Everyone needs a First Wok in their lives.
There is, believe it or not, a bit of a downside to living in a major metropolitan area that is bursting to the seams with varied and authentic Asian cuisines. And that downside is the difficulty you run into when all you really want is some old-school takeout Chinese.
You know the food I'm talking about. Brown sauce. Fried rice. Spicy garlic sauce. Beef and broccoli, if you're into the broccoli thing. The kind of food that subtracts from your food nerd cred every time you think about it, but feels so, so good as you leave with a paper bag full of white cartons and desultory fortune cookies. No fusion, no Thai basil, just straight-up American Chinese from the post-chow-mein period. That's what First Wok serves up, and does so mere blocks from my home. Also possibly blocks from your home if you live in Bloomington - there's a couple of them.

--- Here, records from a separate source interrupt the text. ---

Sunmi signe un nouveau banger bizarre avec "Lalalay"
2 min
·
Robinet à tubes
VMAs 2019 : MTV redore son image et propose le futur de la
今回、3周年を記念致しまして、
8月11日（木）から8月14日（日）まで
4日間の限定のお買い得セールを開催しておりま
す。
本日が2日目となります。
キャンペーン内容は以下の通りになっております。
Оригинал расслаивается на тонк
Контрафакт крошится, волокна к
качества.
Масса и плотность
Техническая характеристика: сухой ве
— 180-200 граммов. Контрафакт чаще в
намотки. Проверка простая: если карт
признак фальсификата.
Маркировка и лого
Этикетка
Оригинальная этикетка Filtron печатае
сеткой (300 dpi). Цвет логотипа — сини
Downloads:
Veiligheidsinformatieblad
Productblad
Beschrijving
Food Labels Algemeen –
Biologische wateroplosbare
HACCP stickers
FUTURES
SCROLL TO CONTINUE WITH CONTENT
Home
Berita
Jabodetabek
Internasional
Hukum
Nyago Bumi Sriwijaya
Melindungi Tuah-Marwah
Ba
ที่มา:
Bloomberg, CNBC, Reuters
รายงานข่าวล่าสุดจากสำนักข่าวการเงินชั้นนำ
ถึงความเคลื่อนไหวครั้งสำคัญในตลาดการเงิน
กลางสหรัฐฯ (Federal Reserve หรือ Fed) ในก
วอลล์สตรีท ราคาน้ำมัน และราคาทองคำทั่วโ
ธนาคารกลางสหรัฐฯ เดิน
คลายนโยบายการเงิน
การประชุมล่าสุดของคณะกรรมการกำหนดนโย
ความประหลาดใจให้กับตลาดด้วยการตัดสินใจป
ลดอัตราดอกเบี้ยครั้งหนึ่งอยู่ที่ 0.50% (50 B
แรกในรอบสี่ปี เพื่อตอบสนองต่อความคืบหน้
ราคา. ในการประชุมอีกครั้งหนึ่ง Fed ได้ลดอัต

They have tables, but I doubt I've sat down in the place more than twice. No, First Wok is all about the takeout, which will always take ten minutes. I don't have any hard data on how long it actually takes, all I know is that for the better part of a decade, I've been told ten minutes, unless it's REALLY busy, in which case it'll be "ten, fifteen minutes". If it's warm, you can venture out into the strip mall and poke around in Walgreens or a normal-sized old-school Barnes and Noble, but usually you just sit and wait and read old newspapers because it's a bit too far away from Burger Jones to latch onto its free wifi.
I have two standbys there. If I want vegetables, I usually get the double-sauteed pork, which is pork and cabbage and bamboo shoots and bell peppers in spicy brown sauce. If I'm in a more junk food comfort mode, it's subgum lo mein all the way, baby. Thick stir-fried noodles with beef, chicken, and shrimp that taste a lot like each other, along with a bit of scallion and an unhealthy amount of oil. One day, I had the bright idea to add a bit of sriracha to it once I got home, and all of a sudden, I was even happier, because it's a bit on the bland side normally.
People often use "mediocre" as a criticism, but mediocrity is, by definition, neither good nor bad. When judging something that's mediocre, you have to look at the context of the mediocrity. For example, a mediocre sit-down Mexican restaurant in a Knollwood strip mall, with gluey, dense tamales, bland refried beans, and slightly weird rice is also bad, because of the context. That context being a combination of the availability of better Mexican food in forms that are both cheaper and more convenient, plus a personal lack of emotional nostalgic attachment to Chi-Chi's.
But mediocre takeout Chinese has no equal. If you go cheaper, into the steam table land of Leeann Chin's or food court, you enter a nightmare of awfulness. It's tough to go more convenient. And if you go high-end, well, it's not realliy the same food at all, is it? It becomes something completely different. And that's why everyone needs a First Wok in their lives.